It is usually due to excessive protein load in the lane. Try load less amount (and less volume) in the proper wells made with combs separated enough. It will also help run the gel "slowly" (not at high voltages) at the beginning until the bands reach the separating gel. Hope it helps
It is usually due to excessive protein load in the lane. Try load less amount (and less volume) in the proper wells made with combs separated enough. It will also help run the gel "slowly" (not at high voltages) at the beginning until the bands reach the separating gel. Hope it helps
I find that bis-tris gels are more forgiving and generally give prettier results over a wider range of sample quantities and qualities: http://openwetware.org/wiki/Sauer:bis-Tris_SDS-PAGE%2C_the_very_best
Sometime when you perform SDS-PAGE setting of v and mA is important and due to some problem it may changed. check the V if they are going higher then set it on 15 mA 30 V and run the gel.
Use about 35-40 micrograms of protein in each well and be careful at the time of isolation of protein, probably it may be due to degradation of protein, thus use the protease inhibitors in extraction buffer.
Protein degradation has nothing to do wid smily effect...alwez use ice packs to keep temp low around gel plates...also do not cross voltage above 80...give enuff time for polymerization...it shud take atleast 15-20 min to polymerize a 10-12% gel
The temperature generated during electrophoresis could produce an "similing" electrophoresis front instead of smiling bands. I seems that the problem could be due to protein concentration (probably yoo high) or excesive salt concentration in the buffer where you have your protein disolved. Avoid also to leave empty wells between yor sample wells. Fill empty wells with the same volume of 1X Laemmli's buffer that your using for your samples.

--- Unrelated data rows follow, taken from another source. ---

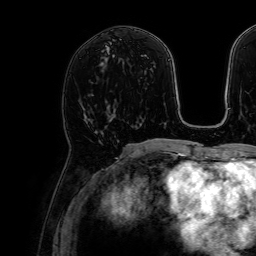
Breast MRI, one axial slice; slice 34 of 64 in the series (ordered by position); cropped to one breast; dynamic contrast-enhanced series, time point 2 of 7 at this slice position (early post-contrast); 1.5 T; TE 2.6 ms, TR 5.2 ms; 256 × 256 image matrix. Female patient.
Annotated regions visible in this slice (semi-automatic segmentation, software-assisted and operator-edited):
- enhancing-tissue mask used for the functional tumour volume (all voxels passing the contrast-enhancement thresholds inside the analysis volume; usually the tumour): box from (x=87, y=110) to (x=114, y=120) px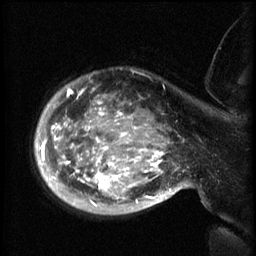
Breast MRI (dynamic contrast-enhanced), one sagittal slice. Position 48 of 60 along the scan axis. 3 images stored at this slice position (order not interpretable as contrast timing). 1.5 T. TE 4.2 ms, TR 8.2 ms. 2.3 mm slice thickness. 256 × 256 image matrix, field of view 200 × 200 mm. Female patient, age 50 years.
Outlined on this slice (semi-automatic segmentation, software-assisted and operator-edited):
- analysis volume of interest (the breast-tissue region the enhancement analysis was run in; not a lesion): bounding box [x1, y1, x2, y2] px = [50, 76, 169, 215]
- tumour enhancement mask (voxels above the 70 % enhancement threshold inside the analysis volume of interest): [52, 88, 167, 207]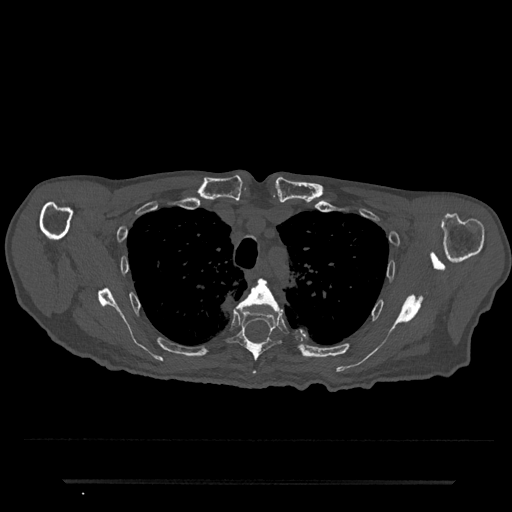
CT including the spine, one axial slice; position 588 of 797 along the scan axis; reconstruction kernel Br40s/3; 120 kVp; bone window (W 1800 / L 400 HU); 0.5 mm slice thickness; 512 × 512 image matrix, field of view 427 × 427 mm. Male patient, age 74 years. From the clinical record (not read from this slice): primary cancer: prostate.
Structures marked on this image (semi-automatically segmented with operator editing):
- T4 vertebra: bounding box [x1, y1, x2, y2] px = [243, 279, 283, 373]
- T5 vertebra: [228, 301, 282, 362]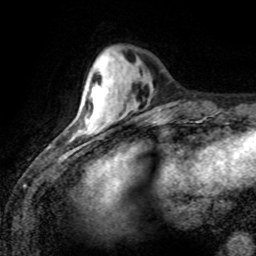
Breast MRI (dynamic contrast-enhanced), one axial slice; slice 25 of 80 in the series (ordered by position); cropped to one breast; dynamic contrast-enhanced series, time point 2 of 8 at this slice position (early post-contrast); 1.5 T; TE 4.2 ms, TR 7.1 ms; 256 × 256 image matrix, field of view 155 × 155 mm. Female patient.
Outlined on this slice (semi-automatic segmentation, software-assisted and operator-edited):
- enhancing-tissue mask used for the functional tumour volume (all voxels passing the contrast-enhancement thresholds inside the analysis volume; usually the tumour): bounding box (x1, y1, x2, y2) in pixels: (86, 109, 110, 132)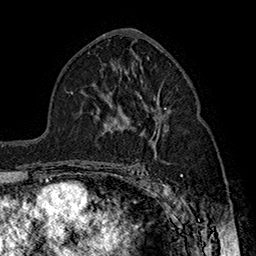
Breast MRI (dynamic contrast-enhanced), one axial slice; position 91 of 160 along the scan axis; cropped to one breast; dynamic contrast-enhanced series, time point 2 of 7 at this slice position (early post-contrast); 1.5 T; TE 2.8 ms, TR 5.4 ms; 1 mm slice thickness; 256 × 256 image matrix, field of view 180 × 180 mm. Female patient.
Annotated regions visible in this slice (semi-automatic segmentation, software-assisted and operator-edited):
- enhancing-tissue mask used for the functional tumour volume (all voxels passing the contrast-enhancement thresholds inside the analysis volume; usually the tumour): box from (x=164, y=107) to (x=166, y=109) px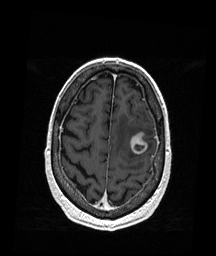
Brain MRI from a brain-tumour surgery series, one axial slice. Slice 47 of 176 in the series (ordered by position). T1-weighted post-contrast. 1 mm slice thickness. 216 × 256 image matrix. From the clinical record (not read from this slice): histopathology: Metastatic Melanoma; tumour location: Left Frontal.
Structures marked on this image (manually delineated by an expert):
- tumour: bounding box <129,131,148,154> (left, top, right, bottom; pixels)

I use protein extraction buffer with loading dye (loading buffer) at both ends to get rid of the smiley bands. Sometime add this loading buffer in the ladder when lanes are limited. Hope this helps for others too.
Do electrophiresis at very low voltage, if separating gel is 12 percentage or below, I will suggest you for 50 , while if gel percentage is higher you can use up to 80 voltage
2. Load : 5 to 15 ug to get proper bands, overloading will also impact on band curving.
3. Mixing of load sample from one well to 2nd well also leads to this type of effects.
4. Running conditions (volt) : use controlled volt (not high) till bands reaching to separating gel from stacking gel. (High volt may lead temperature rise which effect on band shape and separating gel quality).